**Directions for this task:**
Without the pictures, set down the records below word for word.

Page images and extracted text

########

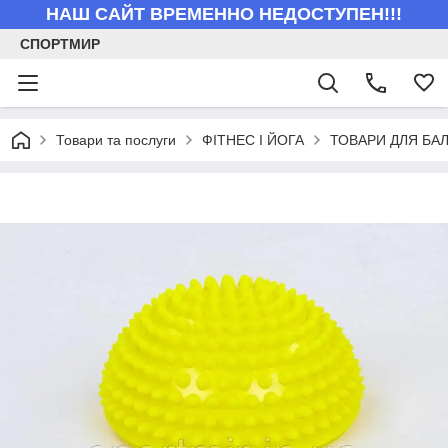
НАШ САЙТ ВРЕМЕННО НЕДОСТУПЕН!!!
СПОРТМИР
Товари та послуги
ФІТНЕС І ЙОГА
ТОВАРИ ДЛЯ БА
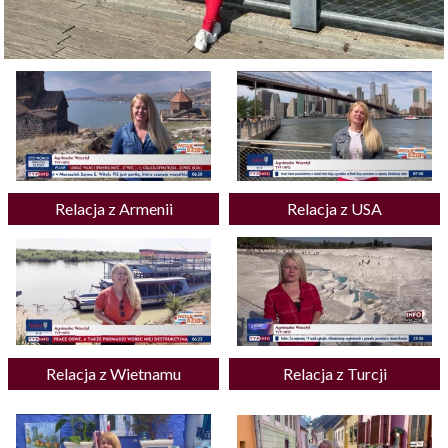
Relacja z Armenii
Relacja z USA
Relacja z Wietnamu
Relacja z Turcji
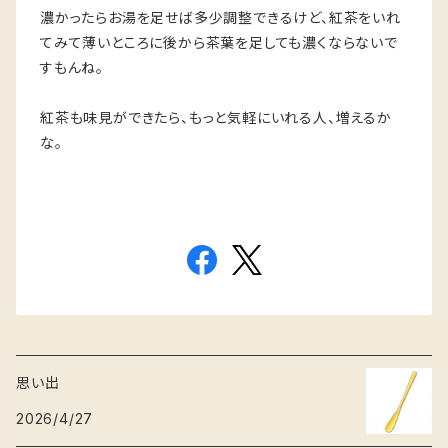
濃かったらお湯を足せば多少調整できるけど、紅茶をいれ
てみて薄いところに後から茶葉を足しても濃くならないで
すもんね。
紅茶も味見ができたら、もっと気軽にいれる人、増えるか
な。
思い出
2026/4/27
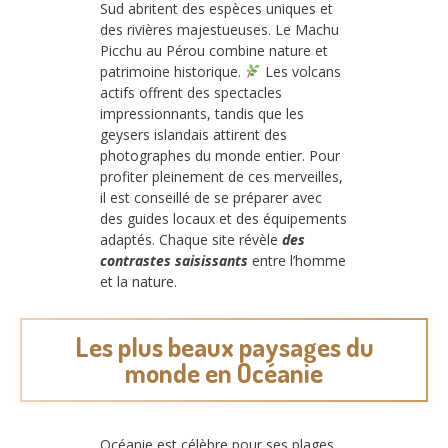
Sud abritent des espèces uniques et
des rivières majestueuses. Le Machu
Picchu au Pérou combine nature et
patrimoine historique.
Les volcans
actifs offrent des spectacles
impressionnants, tandis que les
geysers islandais attirent des
photographes du monde entier. Pour
profiter pleinement de ces merveilles,
il est conseillé de se préparer avec
des guides locaux et des équipements
adaptés. Chaque site révèle
des
contrastes saisissants
entre l’homme
et la nature.
Les plus beaux paysages du
monde en Océanie
Océanie est célèbre pour ses plages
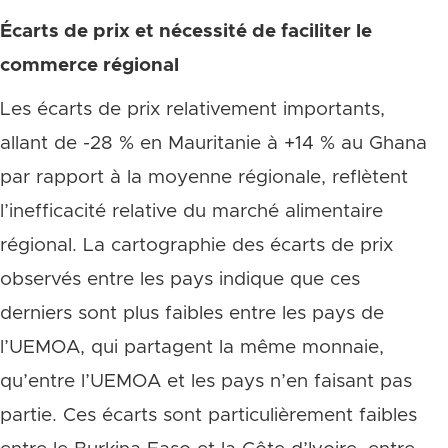
Écarts de prix et nécessité de faciliter le
commerce régional
Les écarts de prix relativement importants,
allant de -28 % en Mauritanie à +14 % au Ghana
par rapport à la moyenne régionale, reflètent
l’inefficacité relative du marché alimentaire
régional. La cartographie des écarts de prix
observés entre les pays indique que ces
derniers sont plus faibles entre les pays de
l’UEMOA, qui partagent la même monnaie,
qu’entre l’UEMOA et les pays n’en faisant pas
partie. Ces écarts sont particulièrement faibles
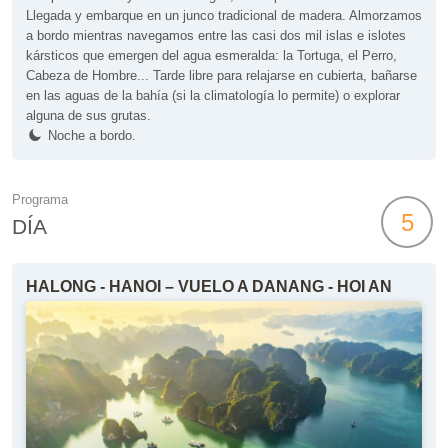
Llegada y embarque en un junco tradicional de madera. Almorzamos
a bordo mientras navegamos entre las casi dos mil islas e islotes
kársticos que emergen del agua esmeralda: la Tortuga, el Perro,
Cabeza de Hombre... Tarde libre para relajarse en cubierta, bañarse
en las aguas de la bahía (si la climatología lo permite) o explorar
alguna de sus grutas.
Noche a bordo.
Programa
5
DÍA
HALONG - HANOI – VUELO A DANANG - HOI AN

########

**Task response:**
НАШ САЙТ ВРЕМЕННО НЕДОСТУПЕН!!!
СПОРТМИР
Товари та послуги
ФІТНЕС І ЙОГА
ТОВАРИ ДЛЯ БА
Relacja z Armenii
Relacja z USA
Relacja z Wietnamu
Relacja z Turcji
濃かったらお湯を足せば多少調整できるけど、紅茶をいれ
てみて薄いところに後から茶葉を足しても濃くならないで
すもんね。
紅茶も味見ができたら、もっと気軽にいれる人、増えるか
な。
思い出
2026/4/27
Sud abritent des espèces uniques et
des rivières majestueuses. Le Machu
Picchu au Pérou combine nature et
patrimoine historique.
Les volcans
actifs offrent des spectacles
impressionnants, tandis que les
geysers islandais attirent des
photographes du monde entier. Pour
profiter pleinement de ces merveilles,
il est conseillé de se préparer avec
des guides locaux et des équipements
adaptés. Chaque site révèle
des
contrastes saisissants
entre l’homme
et la nature.
Les plus beaux paysages du
monde en Océanie
Océanie est célèbre pour ses plages
Écarts de prix et nécessité de faciliter le
commerce régional
Les écarts de prix relativement importants,
allant de -28 % en Mauritanie à +14 % au Ghana
par rapport à la moyenne régionale, reflètent
l’inefficacité relative du marché alimentaire
régional. La cartographie des écarts de prix
observés entre les pays indique que ces
derniers sont plus faibles entre les pays de
l’UEMOA, qui partagent la même monnaie,
qu’entre l’UEMOA et les pays n’en faisant pas
partie. Ces écarts sont particulièrement faibles
Llegada y embarque en un junco tradicional de madera. Almorzamos
a bordo mientras navegamos entre las casi dos mil islas e islotes
kársticos que emergen del agua esmeralda: la Tortuga, el Perro,
Cabeza de Hombre... Tarde libre para relajarse en cubierta, bañarse
en las aguas de la bahía (si la climatología lo permite) o explorar
alguna de sus grutas.
Noche a bordo.
Programa
5
DÍA
HALONG - HANOI – VUELO A DANANG - HOI AN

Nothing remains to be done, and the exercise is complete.